# Pre-Processing

In [8]:
import numpy as np 
import pandas as pd

from sklearn.pipeline import Pipeline, make_pipeline
from sklearn.compose import make_column_transformer, ColumnTransformer
from sklearn.impute import KNNImputer, SimpleImputer
from sklearn.preprocessing import StandardScaler, MinMaxScaler, RobustScaler, FunctionTransformer

In [12]:
train = pd.read_csv("data/Train.csv")
test = pd.read_csv("data/Test.csv")

df = train.copy()

## Dropping 

In [3]:
def drop_cols(df):
    # Dropping columns with more than 90% missing values
    missing_percent = df.isnull().mean()
    columns_to_drop = missing_percent[missing_percent > 0.9].index
    df.drop(columns=columns_to_drop, inplace=True)
    
    # Dropping id columns
    df.drop('id', axis=1, inplace=True)
    df.drop('site_id', axis=1, inplace=True)
    df.drop('date', axis=1, inplace=True)

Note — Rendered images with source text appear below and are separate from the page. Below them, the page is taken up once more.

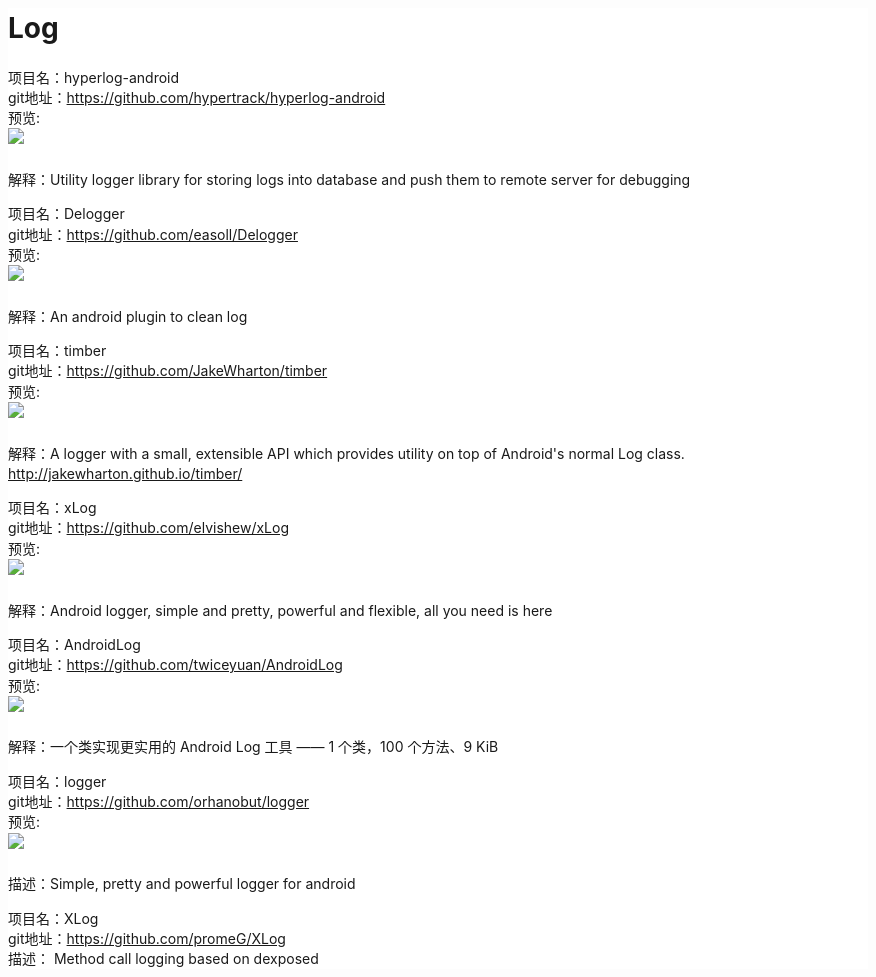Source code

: # Log<br>


项目名：hyperlog-android<br>
git地址：https://github.com/hypertrack/hyperlog-android<br>
预览:<br>
<img src="https://github.com/hypertrack/hyperlog-android/raw/master/asset/device_logger.gif" width="30%"/><br><br>
解释：Utility logger library for storing logs into database and push them to remote server for debugging<br>

项目名：Delogger<br>
git地址：https://github.com/easoll/Delogger<br>
预览:<br>
<img src="https://github.com/easoll/Delogger/raw/master/img/log_after.png" width="50%"/><br><br>
解释：An android plugin to clean log<br>

项目名：timber<br>
git地址：https://github.com/JakeWharton/timber<br>
预览:<br>
<img src="https://github.com/JakeWharton/timber/raw/master/logo.png" width="30%"/><br><br>
解释：A logger with a small, extensible API which provides utility on top of Android's normal Log class. http://jakewharton.github.io/timber/<br>

项目名：xLog<br>
git地址：https://github.com/elvishew/xLog<br>
预览:<br>
<img src="https://github.com/elvishew/XLog/raw/master/images/classic_log.png" width="50%"/><br><br>
解释：Android logger, simple and pretty, powerful and flexible, all you need is here<br>

项目名：AndroidLog<br>
git地址：https://github.com/twiceyuan/AndroidLog<br>
预览:<br>
<img src="https://github.com/twiceyuan/AndroidLog/raw/master/art/json.png" width="80%"/><br><br>
解释：一个类实现更实用的 Android Log 工具 —— 1 个类，100 个方法、9 KiB<br>

项目名：logger<br>
git地址：https://github.com/orhanobut/logger<br>
预览:<br>
<img src="https://github.com/orhanobut/logger/raw/master/art/logger_output.png" width="50%"/><br><br>
描述：Simple, pretty and powerful logger for android<br>


项目名：XLog<br>
git地址：https://github.com/promeG/XLog<br>
描述： Method call logging based on dexposed<br>
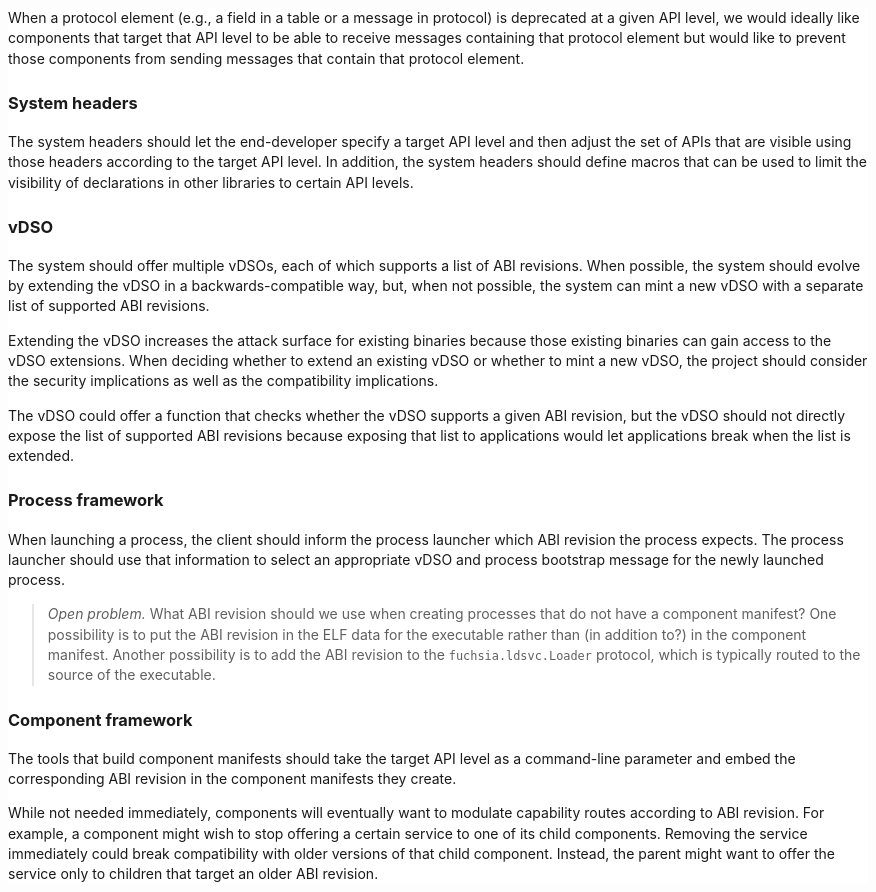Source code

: When a protocol element (e.g., a field in a table or a message in protocol) is
deprecated at a given API level, we would ideally like components that target
that API level to be able to receive messages containing that protocol element
but would like to prevent those components from sending messages that contain
that protocol element.

### System headers

The system headers should let the end-developer specify a target API level and
then adjust the set of APIs that are visible using those headers according to
the target API level. In addition, the system headers should define macros that
can be used to limit the visibility of declarations in other libraries to
certain API levels.

### vDSO

The system should offer multiple vDSOs, each of which supports a list of ABI
revisions. When possible, the system should evolve by extending the vDSO in a
backwards-compatible way, but, when not possible, the system can mint a new vDSO
with a separate list of supported ABI revisions.

Extending the vDSO increases the attack surface for existing binaries because
those existing binaries can gain access to the vDSO extensions. When deciding
whether to extend an existing vDSO or whether to mint a new vDSO, the project
should consider the security implications as well as the compatibility
implications.

The vDSO could offer a function that checks whether the vDSO supports a given
ABI revision, but the vDSO should not directly expose the list of supported ABI
revisions because exposing that list to applications would let applications break
when the list is extended.

### Process framework

When launching a process, the client should inform the process launcher which
ABI revision the process expects. The process launcher should use that
information to select an appropriate vDSO and process bootstrap message for the
newly launched process.

> *Open problem.* What ABI revision should we use when creating processes that
do not have a component manifest? One possibility is to put the ABI revision in
the ELF data for the executable rather than (in addition to?) in the component
manifest. Another possibility is to add the ABI revision to the
`fuchsia.ldsvc.Loader` protocol, which is typically routed to the source of the
executable.

### Component framework

The tools that build component manifests should take the target API level as a
command-line parameter and embed the corresponding ABI revision in the component
manifests they create.

While not needed immediately, components will eventually want to modulate
capability routes according to ABI revision. For example, a component might wish
to stop offering a certain service to one of its child components. Removing the
service immediately could break compatibility with older versions of that child
component. Instead, the parent might want to offer the service only to children
that target an older ABI revision.
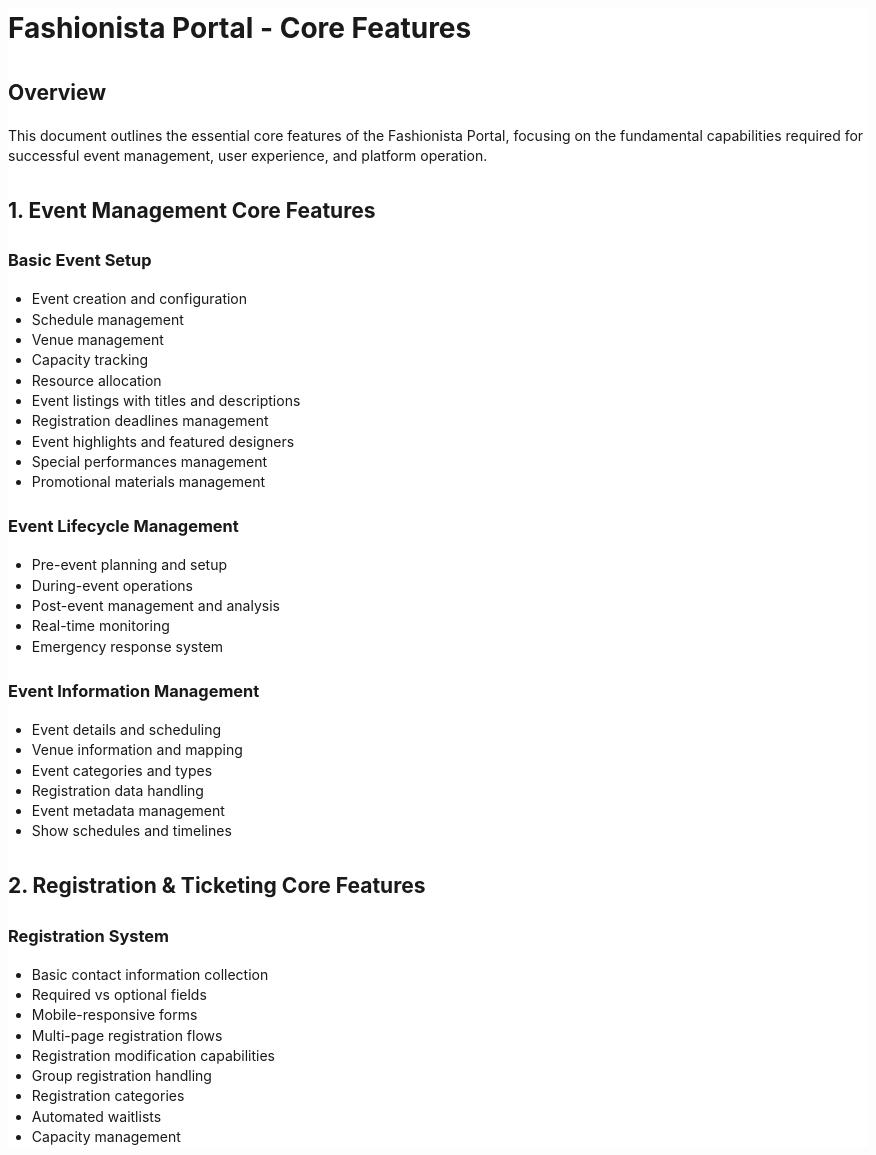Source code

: # Fashionista Portal - Core Features

## Overview
This document outlines the essential core features of the Fashionista Portal, focusing on the fundamental capabilities required for successful event management, user experience, and platform operation.

## 1. Event Management Core Features

### Basic Event Setup
- Event creation and configuration
- Schedule management
- Venue management
- Capacity tracking
- Resource allocation
- Event listings with titles and descriptions
- Registration deadlines management
- Event highlights and featured designers
- Special performances management
- Promotional materials management

### Event Lifecycle Management
- Pre-event planning and setup
- During-event operations
- Post-event management and analysis
- Real-time monitoring
- Emergency response system

### Event Information Management
- Event details and scheduling
- Venue information and mapping
- Event categories and types
- Registration data handling
- Event metadata management
- Show schedules and timelines

## 2. Registration & Ticketing Core Features

### Registration System
- Basic contact information collection
- Required vs optional fields
- Mobile-responsive forms
- Multi-page registration flows
- Registration modification capabilities
- Group registration handling
- Registration categories
- Automated waitlists
- Capacity management
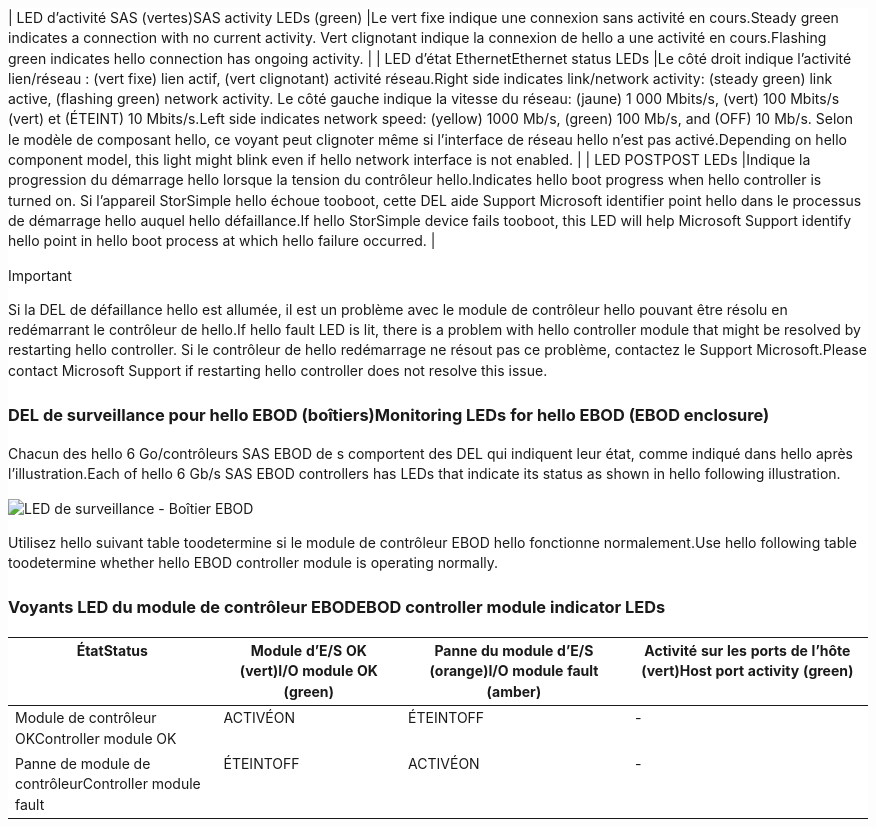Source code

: | <span data-ttu-id="7ad42-329">LED d’activité SAS (vertes)</span><span class="sxs-lookup"><span data-stu-id="7ad42-329">SAS activity LEDs (green)</span></span> |<span data-ttu-id="7ad42-330">Le vert fixe indique une connexion sans activité en cours.</span><span class="sxs-lookup"><span data-stu-id="7ad42-330">Steady green indicates a connection with no current activity.</span></span> <span data-ttu-id="7ad42-331">Vert clignotant indique la connexion de hello a une activité en cours.</span><span class="sxs-lookup"><span data-stu-id="7ad42-331">Flashing green indicates hello connection has ongoing activity.</span></span> |
| <span data-ttu-id="7ad42-332">LED d’état Ethernet</span><span class="sxs-lookup"><span data-stu-id="7ad42-332">Ethernet status LEDs</span></span> |<span data-ttu-id="7ad42-333">Le côté droit indique l’activité lien/réseau : (vert fixe) lien actif, (vert clignotant) activité réseau.</span><span class="sxs-lookup"><span data-stu-id="7ad42-333">Right side indicates link/network activity: (steady green) link active, (flashing green) network activity.</span></span> <span data-ttu-id="7ad42-334">Le côté gauche indique la vitesse du réseau: (jaune) 1 000 Mbits/s, (vert) 100 Mbits/s (vert) et (ÉTEINT) 10 Mbits/s.</span><span class="sxs-lookup"><span data-stu-id="7ad42-334">Left side indicates network speed: (yellow) 1000 Mb/s, (green) 100 Mb/s, and (OFF) 10 Mb/s.</span></span> <span data-ttu-id="7ad42-335">Selon le modèle de composant hello, ce voyant peut clignoter même si l’interface de réseau hello n’est pas activé.</span><span class="sxs-lookup"><span data-stu-id="7ad42-335">Depending on hello component model, this light might blink even if hello network interface is not enabled.</span></span> |
| <span data-ttu-id="7ad42-336">LED POST</span><span class="sxs-lookup"><span data-stu-id="7ad42-336">POST LEDs</span></span> |<span data-ttu-id="7ad42-337">Indique la progression du démarrage hello lorsque la tension du contrôleur hello.</span><span class="sxs-lookup"><span data-stu-id="7ad42-337">Indicates hello boot progress when hello controller is turned on.</span></span> <span data-ttu-id="7ad42-338">Si l’appareil StorSimple hello échoue tooboot, cette DEL aide Support Microsoft identifier point hello dans le processus de démarrage hello auquel hello défaillance.</span><span class="sxs-lookup"><span data-stu-id="7ad42-338">If hello StorSimple device fails tooboot, this LED will help Microsoft Support identify hello point in hello boot process at which hello failure occurred.</span></span> |

> [!IMPORTANT]
> <span data-ttu-id="7ad42-339">Si la DEL de défaillance hello est allumée, il est un problème avec le module de contrôleur hello pouvant être résolu en redémarrant le contrôleur de hello.</span><span class="sxs-lookup"><span data-stu-id="7ad42-339">If hello fault LED is lit, there is a problem with hello controller module that might be resolved by restarting hello controller.</span></span> <span data-ttu-id="7ad42-340">Si le contrôleur de hello redémarrage ne résout pas ce problème, contactez le Support Microsoft.</span><span class="sxs-lookup"><span data-stu-id="7ad42-340">Please contact Microsoft Support if restarting hello controller does not resolve this issue.</span></span>  
> 
> 

### <a name="monitoring-leds-for-hello-ebod-ebod-enclosure"></a><span data-ttu-id="7ad42-341">DEL de surveillance pour hello EBOD (boîtiers)</span><span class="sxs-lookup"><span data-stu-id="7ad42-341">Monitoring LEDs for hello EBOD (EBOD enclosure)</span></span>
<span data-ttu-id="7ad42-342">Chacun des hello 6 Go/contrôleurs SAS EBOD de s comportent des DEL qui indiquent leur état, comme indiqué dans hello après l’illustration.</span><span class="sxs-lookup"><span data-stu-id="7ad42-342">Each of hello 6 Gb/s SAS EBOD controllers has LEDs that indicate its status as shown in hello following illustration.</span></span>  

  ![LED de surveillance - Boîtier EBOD][5]

<span data-ttu-id="7ad42-344">Utilisez hello suivant table toodetermine si le module de contrôleur EBOD hello fonctionne normalement.</span><span class="sxs-lookup"><span data-stu-id="7ad42-344">Use hello following table toodetermine whether hello EBOD controller module is operating normally.</span></span>  

### <a name="ebod-controller-module-indicator-leds"></a><span data-ttu-id="7ad42-345">Voyants LED du module de contrôleur EBOD</span><span class="sxs-lookup"><span data-stu-id="7ad42-345">EBOD controller module indicator LEDs</span></span>
| <span data-ttu-id="7ad42-346">État</span><span class="sxs-lookup"><span data-stu-id="7ad42-346">Status</span></span> | <span data-ttu-id="7ad42-347">Module d’E/S OK (vert)</span><span class="sxs-lookup"><span data-stu-id="7ad42-347">I/O module OK (green)</span></span> | <span data-ttu-id="7ad42-348">Panne du module d’E/S (orange)</span><span class="sxs-lookup"><span data-stu-id="7ad42-348">I/O module fault (amber)</span></span> | <span data-ttu-id="7ad42-349">Activité sur les ports de l’hôte (vert)</span><span class="sxs-lookup"><span data-stu-id="7ad42-349">Host port activity (green)</span></span> |
| --- | --- | --- | --- |
| <span data-ttu-id="7ad42-350">Module de contrôleur OK</span><span class="sxs-lookup"><span data-stu-id="7ad42-350">Controller module OK</span></span> |<span data-ttu-id="7ad42-351">ACTIVÉ</span><span class="sxs-lookup"><span data-stu-id="7ad42-351">ON</span></span> |<span data-ttu-id="7ad42-352">ÉTEINT</span><span class="sxs-lookup"><span data-stu-id="7ad42-352">OFF</span></span> |- |
| <span data-ttu-id="7ad42-353">Panne de module de contrôleur</span><span class="sxs-lookup"><span data-stu-id="7ad42-353">Controller module fault</span></span> |<span data-ttu-id="7ad42-354">ÉTEINT</span><span class="sxs-lookup"><span data-stu-id="7ad42-354">OFF</span></span> |<span data-ttu-id="7ad42-355">ACTIVÉ</span><span class="sxs-lookup"><span data-stu-id="7ad42-355">ON</span></span> |- |

[1]: ./media/storsimple-monitoring-indicators/storsimple-monitoring-indicators-IMAGE01.png
[2]: ./media/storsimple-monitoring-indicators/storsimple-monitoring-indicators-IMAGE02.png
[3]: ./media/storsimple-monitoring-indicators/storsimple-monitoring-indicators-IMAGE03.png
[4]: ./media/storsimple-monitoring-indicators/storsimple-monitoring-indicators-IMAGE04.png
[5]: ./media/storsimple-monitoring-indicators/storsimple-monitoring-indicators-IMAGE05.png
[6]: ./media/storsimple-monitoring-indicators/storsimple-monitoring-indicators-IMAGE06.png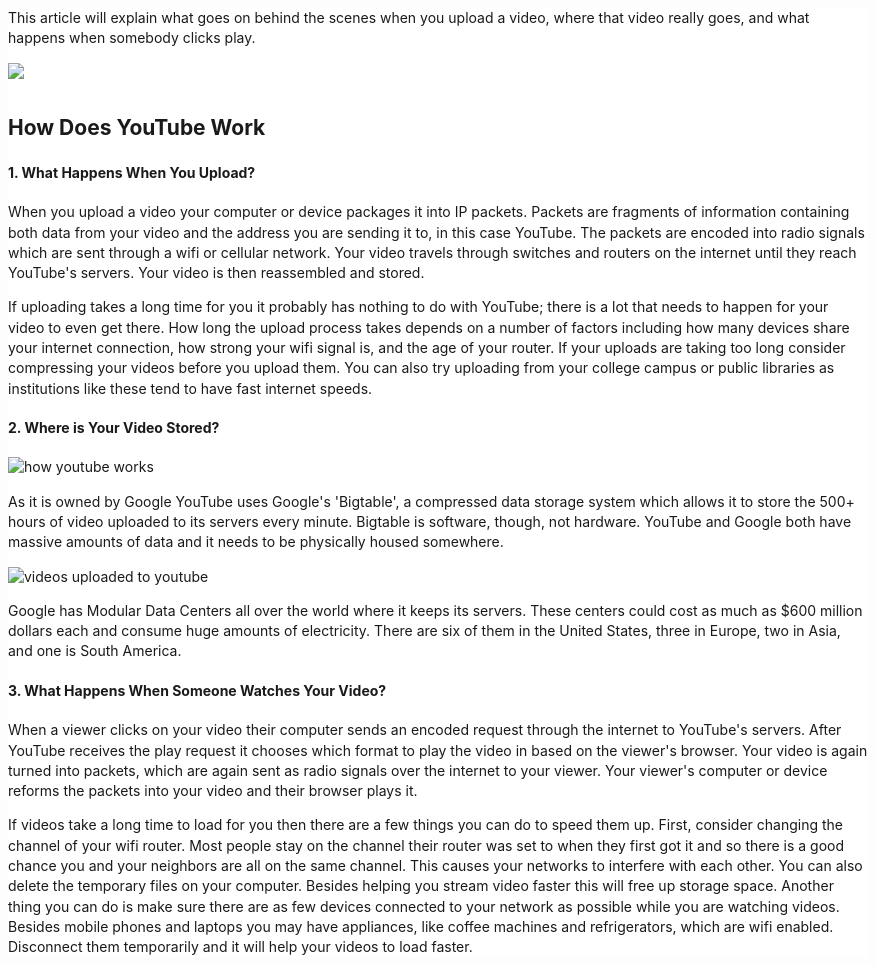 This article will explain what goes on behind the scenes when you upload a video, where that video really goes, and what happens when somebody clicks play.


<a href="https://shop.systoolsgroup.com/affiliate.php?ACCOUNT=SYSTOOBY&AFFILIATE=108875&PATH=https%3A%2F%2Fwww.systoolsgroup.com%3FAFFILIATE%3D108875%26RESOURCE%3DSysTools%2BSQL%2BRecovery"><img src="https://www.systoolsgroup.com/box/sql-recovery.png" border="0"></a>

## How Does YouTube Work

#### 1\. What Happens When You Upload?

When you upload a video your computer or device packages it into IP packets. Packets are fragments of information containing both data from your video and the address you are sending it to, in this case YouTube. The packets are encoded into radio signals which are sent through a wifi or cellular network. Your video travels through switches and routers on the internet until they reach YouTube's servers. Your video is then reassembled and stored.

If uploading takes a long time for you it probably has nothing to do with YouTube; there is a lot that needs to happen for your video to even get there. How long the upload process takes depends on a number of factors including how many devices share your internet connection, how strong your wifi signal is, and the age of your router. If your uploads are taking too long consider compressing your videos before you upload them. You can also try uploading from your college campus or public libraries as institutions like these tend to have fast internet speeds.

#### 2\. Where is Your Video Stored?

![how youtube works](https://images.wondershare.com/filmora/article-images/how-youtube-works.JPG)

As it is owned by Google YouTube uses Google's 'Bigtable', a compressed data storage system which allows it to store the 500+ hours of video uploaded to its servers every minute. Bigtable is software, though, not hardware. YouTube and Google both have massive amounts of data and it needs to be physically housed somewhere.

![videos uploaded to youtube](https://images.wondershare.com/filmora/article-images/videos-uploaded-to-youtube.jpg)

Google has Modular Data Centers all over the world where it keeps its servers. These centers could cost as much as $600 million dollars each and consume huge amounts of electricity. There are six of them in the United States, three in Europe, two in Asia, and one is South America.

#### 3\. What Happens When Someone Watches Your Video?

When a viewer clicks on your video their computer sends an encoded request through the internet to YouTube's servers. After YouTube receives the play request it chooses which format to play the video in based on the viewer's browser. Your video is again turned into packets, which are again sent as radio signals over the internet to your viewer. Your viewer's computer or device reforms the packets into your video and their browser plays it.

If videos take a long time to load for you then there are a few things you can do to speed them up. First, consider changing the channel of your wifi router. Most people stay on the channel their router was set to when they first got it and so there is a good chance you and your neighbors are all on the same channel. This causes your networks to interfere with each other. You can also delete the temporary files on your computer. Besides helping you stream video faster this will free up storage space. Another thing you can do is make sure there are as few devices connected to your network as possible while you are watching videos. Besides mobile phones and laptops you may have appliances, like coffee machines and refrigerators, which are wifi enabled. Disconnect them temporarily and it will help your videos to load faster.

    # City and Country can be dropped since we have site_latitude and site_longitude
    df.drop('city', axis=1, inplace=True)
    df.drop('country', axis=1, inplace=True)

    return df 

In [20]:
drop_transformer = make_pipeline(FunctionTransformer(func=drop_cols))

## Imputation

In [15]:
knn_imputer = make_pipeline(KNNImputer(n_neighbors=5, weights="distance"))
imputer = make_pipeline(SimpleImputer(strategy="mean"))

In [16]:
cols_with_missing_values = df.columns[df.isnull().any()].tolist()

## Scaling

In [17]:
std = make_pipeline(StandardScaler())
min_max = make_pipeline(MinMaxScaler())
rob = make_pipeline(RobustScaler())

In [19]:
numeric_features = df.select_dtypes(include=["int64", "float64"]).columns.tolist()

# Pre-Processor

In [25]:
transformer = make_column_transformer(
    #(drop_transformer, slice(None)),
    (knn_imputer, cols_with_missing_values),
    remainder=std
)

In [24]:
preprocessor = make_pipeline(transformer)